健大高崎がベスト4進出--。来春のセンバツ出場校選考の重要な資料になる第64回秋季関東地区高校野球大会(関東地区高野連主催、毎日新聞社など後援)は1日、甲府市の県営小瀬球場で準々決勝2試合が行われ、健大高崎は千葉英和(千葉1位)と対戦。9安打の猛攻で7点を奪い、七回コールドで大勝利を収めた。勢いに乗る健大高崎は3日の第1試合(午前10時開始予定)で強豪・浦和学院(埼玉1位)との準決勝に臨む。
◇鮮やかな先制劇
▽準々決勝(第1試合)
千葉英和 0000000=0
健大高崎 032011×=7
(七回コールド)
鮮やかな先制劇だった。健大高崎は二回、連続四死球で1死一、二塁のチャンスに、三木敬太投手(2年)が右中間を深々と破る三塁打を放ち2点を先取した。
健大高崎の一塁側スタンドは、平日とあって応援団は150人ほど。しかし勝利をたぐり寄せる先制打に「ナイスバッティング!」と大声援がグラウンドに響き渡った。この回は犠飛でさらに1点を加え、三木投手の母富志子さん(44)は「勢いに乗ってピッチングでも頑張って」と目を細めた。
期待に応えるように三木投手は立ち上がりから変化球がさえ、相手打線を翻弄(ほんろう)した。三回までに四球を二つ与えたが、これはインコースを厳しく攻めたため。打たせてとるピッチングに徹して外野には1本も打たせず、序盤は三振と内野ゴロの山を築いた。
追加点がほしい三回裏の攻撃。先頭の竹内司選手(2年)が右前打で出塁すると、送りバントと死球で好機を広げ、2死二、三塁に。打席に立った大澤攻行選手(2年)に父文彦さん(40)は「一気に試合を決めてこい」とスタンドから声を張り上げた。
「このチャンスを絶対に無駄にできない」。フルカウントで迎えた6球目。大澤選手は思い描いていたイメージ通りに内角高めの直球を逆らわずに打ち返し、走者2人を還す中前適時打に。盛り上がるスタンドでは肩を組み合って応援歌を熱唱する姿も見られた。
五回には2死二塁で内田遼汰選手(2年)が右越え三塁打を放ち6点目。六回には二走の三木投手が盗塁を仕掛け、相手のエラーの間にホームインして7点目を挙げた。
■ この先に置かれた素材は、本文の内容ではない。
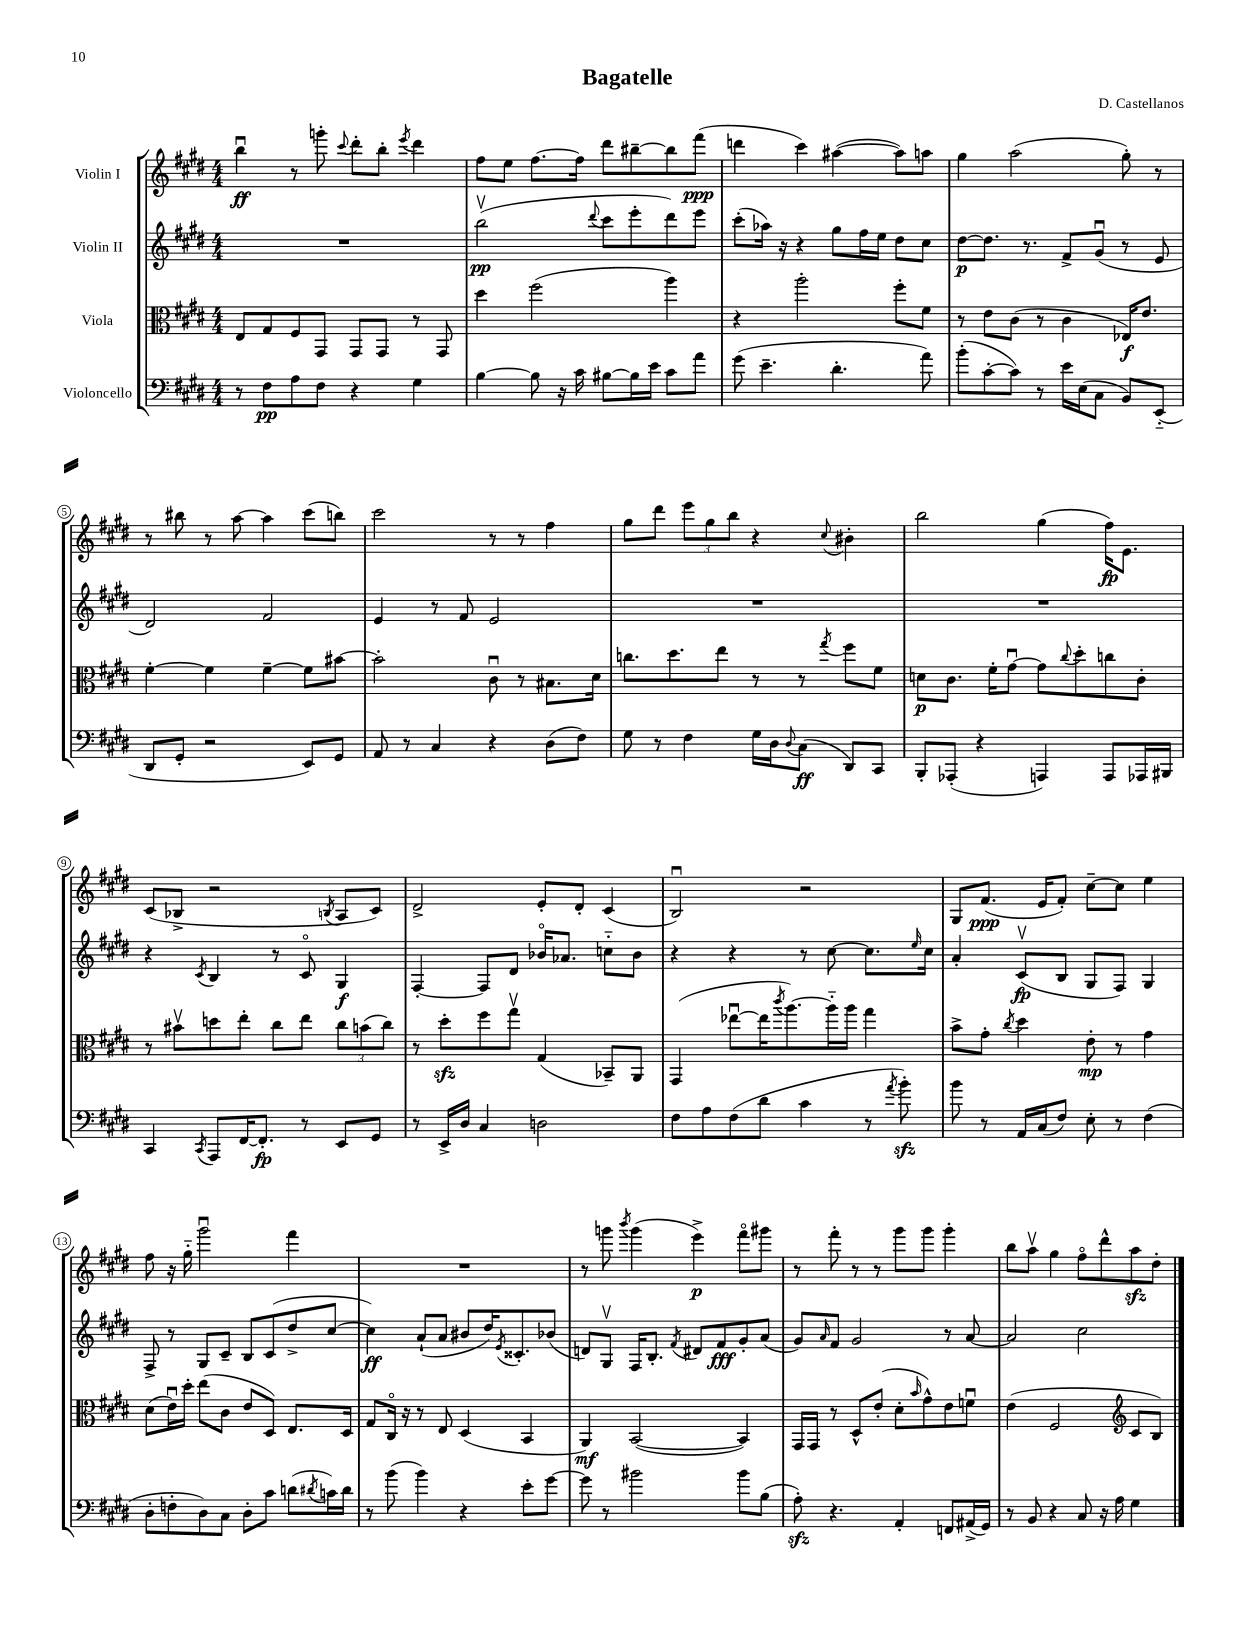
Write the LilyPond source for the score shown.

\header { title = "Bagatelle" composer = "D. Castellanos" }
<<
\new StaffGroup <<
\new Staff = "s0" \with { instrumentName = "Violin I" } {
    \clef treble \key e \major \numericTimeSignature \time 4/4
    b''4\downbow\ff r8 g'''8-. \appoggiatura { cis'''8 } dis'''8-. b''8-. \acciaccatura { e'''8 } dis'''4 |
    fis''8 e''8 fis''8.~ fis''16 dis'''8 bis''8~-- bis''8 fis'''8\ppp( |
    d'''4 cis'''4) ais''4~( ais''8) a''8 |
    gis''4 a''2( gis''8-.) r8 |
    r8 bis''8 r8 a''8~ a''4 cis'''8( b''8) |
    cis'''2 r8 r8 fis''4 |
    gis''8 dis'''8 \tuplet 3/2 { e'''8 gis''8 b''8 } r4 \appoggiatura { cis''8 } bis'4-. |
    b''2 gis''4( fis''16\fp) e'8. |
    cis'8( bes8-> r2 \acciaccatura { b8 } a8 cis'8) |
    dis'2-> e'8-. dis'8-. cis'4( |
    b2\downbow) r2 |
    gis8 fis'8.\ppp( e'16 fis'8-.) cis''8~-- cis''8 e''4 |
    fis''8 r16 gis''16-_ gis'''2\downbow fis'''4 |
    R1 |
    r8 g'''8 \acciaccatura { b'''8 } g'''4( e'''4->\p) fis'''8\flageolet gis'''8 |
    r8 fis'''8-. r8 r8 gis'''8 gis'''8 gis'''4-. |
    b''8 a''8\upbow gis''4 fis''8\flageolet dis'''8-^ a''8\sfz dis''8-. \bar "|." |
}
\new Staff = "s1" \with { instrumentName = "Violin II" } {
    \clef treble \key e \major \numericTimeSignature \time 4/4
    R1 |
    b''2\upbow\pp( \appoggiatura { dis'''8 } cis'''8 e'''8-. dis'''8) e'''8 |
    cis'''8-.( aes''16) r16 r4 gis''8 fis''16 e''16 dis''8 cis''8 |
    dis''8~\p dis''8. r8. fis'8-> gis'8\downbow( r8 e'8 |
    dis'2) fis'2 |
    e'4 r8 fis'8 e'2 |
    R1 |
    R1 |
    r4 \acciaccatura { cis'8 } b4 r8 cis'8\flageolet gis4\f |
    fis4~-. fis8 dis'8 bes'16\flageolet aes'8. c''8-_ bes'8 |
    r4 r4 r8 cis''8~ cis''8. \grace { e''16 } cis''16 |
    a'4-. cis'8\upbow\fp( b8 gis8 fis8) gis4 |
    fis8-> r8 gis8 cis'8-- b8 cis'8( dis''8-> cis''8~ |
    cis''4\ff) a'8-!( a'8 bis'8 dis''16) \acciaccatura { e'8 } cisis'8.-. bes'8( |
    d'8) gis8\upbow fis16 b8.-. \acciaccatura { fis'8 } dis'8 fis'8\fff gis'8-. a'8( |
    gis'8) \grace { a'16 } fis'8 gis'2 r8 a'8~ |
    a'2 cis''2 \bar "|." |
}
\new Staff = "s2" \with { instrumentName = "Viola" } {
    \clef alto \key e \major \numericTimeSignature \time 4/4
    e8 gis8 fis8 gis,8 gis,8 gis,8 r8 gis,8 |
    dis''4 fis''2( a''4) |
    r4 a''2-. fis''8-. fis'8 |
    r8 e'8 cis'8( r8 cis'4 ees16\f) e'8. |
    fis'4~-. fis'4 fis'4~-- fis'8 bis'8~ |
    bis'2-. cis'8\downbow r8 bis8. dis'16 |
    c''8. dis''8. e''8 r8 r8 \acciaccatura { gis''8 } fis''8 fis'8 |
    d'8\p cis'8. fis'16-. gis'8~\downbow gis'8 \appoggiatura { cis''8 } dis''8-. c''8 cis'8-. |
    r8 bis'8\upbow d''8 e''8-. cis''8 e''8 \tuplet 3/2 { cis''8 b'8( cis''8) } |
    r8 dis''8-.\sfz fis''8 gis''8\upbow gis4( bes,8--) a,8 |
    gis,4( ees''8~\downbow ees''16 \acciaccatura { cis'''8 } a''8.~) a''16-_ a''16 gis''4 |
    b'8-> gis'8-. \acciaccatura { cis''8 } dis''4 e'8-.\mp r8 gis'4 |
    dis'8( e'16\downbow) dis''16-. e''8( cis'8 e'8 dis8) e8. dis16 |
    gis8 cis16\flageolet r16 r8 e8 dis4( b,4 |
    a,4\mf) b,2~( b,4) |
    gis,16 gis,16 r8 dis8-^ e'8-.( dis'8-. \grace { b'16 } gis'8-^) e'8 f'8\downbow |
    e'4( fis2 \clef treble cis'8 b8) \bar "|." |
}
\new Staff = "s3" \with { instrumentName = "Violoncello" } {
    \clef bass \key e \major \numericTimeSignature \time 4/4
    r8 fis8\pp a8 fis8 r4 gis4 |
    b4~ b8 r16 cis'16 bis8~ bis16 e'16 cis'8 a'8 |
    gis'8( e'4.-- dis'4.-. a'8) |
    b'8-.( cis'8~-. cis'8) r8 e'16 e16( cis8 b,8) e,8-_( |
    dis,8 gis,8-. r2 e,8) gis,8 |
    a,8 r8 cis4 r4 dis8( fis8) |
    gis8 r8 fis4 gis16 dis16 \appoggiatura { dis8 } cis8\ff( dis,8) cis,8 |
    b,,8-. aes,,8-.( r4 a,,4) a,,8 aes,,16 bis,,16 |
    cis,4 \acciaccatura { cis,8 } a,,8 fis,16~ fis,8.-.\fp r8 e,8 gis,8 |
    r8 e,16-> dis16 cis4 d2 |
    fis8 a8 fis8( dis'8 cis'4 r8 \acciaccatura { a'8 } b'8-.\sfz) |
    b'8 r8 a,16 cis16( fis8) e8-. r8 fis4( |
    dis8-. f8-. dis8) cis8 dis8-. cis'8 d'8( \acciaccatura { dis'8 } c'16) dis'16 |
    r8 b'8( b'4) r4 e'8-. gis'8~ |
    gis'8 r8 bis'2 bis'8 b8( |
    a8-.\sfz) r4. a,4-. f,8 ais,16->( gis,16) |
    r8 b,8 r4 cis8 r16 a16 gis4 \bar "|." |
}
>>
>>
\layout { \context { \Score \override BarNumber.stencil = #(make-stencil-circler 0.1 0.3 ly:text-interface::print) } }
三木投手は七回、最後の打者を見逃し三振に打ち取ると、マウンド上で「ヨッシャー」とおたけびを上げてガッツポーズを見せた。
今夏、甲子園初出場を果たして歴史を塗り替えた健大高崎。新チームも快進撃を続け、応援団はブルーのメガホンを打ち鳴らしながら「よくやった」「次もどんどん打ってくれ」と惜しみない声援を送った。
◇1本打てて気持ち楽に--健大高崎・大澤攻行選手(2年)
関東大会初戦では無安打に終わったが、準々決勝で焦りはなかった。夏以降、「練習量だけは誰にも負けない」という自負があったからだ。この日は3点リードの三回2死二、三塁で値千金の2点タイムリーを放ち勝利に貢献。「1本打てて気持ちが楽になった。準決勝ではヒットを量産してチームに貢献したい」と意気込む。
春まではベンチ入りメンバーに入っていたが、今年5月、ひざのけがで約1カ月間練習から遠ざかった。復帰後も調子が戻らず、今夏の県大会はベンチ入りを逃した。チームは創部10年で初の甲子園出場を勝ち取ったが、「選手として必ず、甲子園のグラウンドに立つ」と誓った。
全体練習が終わっても長い時は3時間以上グラウンドに残った。打撃感覚を取り戻すため、黙々とトスバッティングをこなしてきた。
その後ろ姿を見てきた青柳博文監督は「こつこつと努力してレギュラーを勝ち取った選手」と評価。準々決勝での活躍に「結果を出してくれた」と褒めたたえた。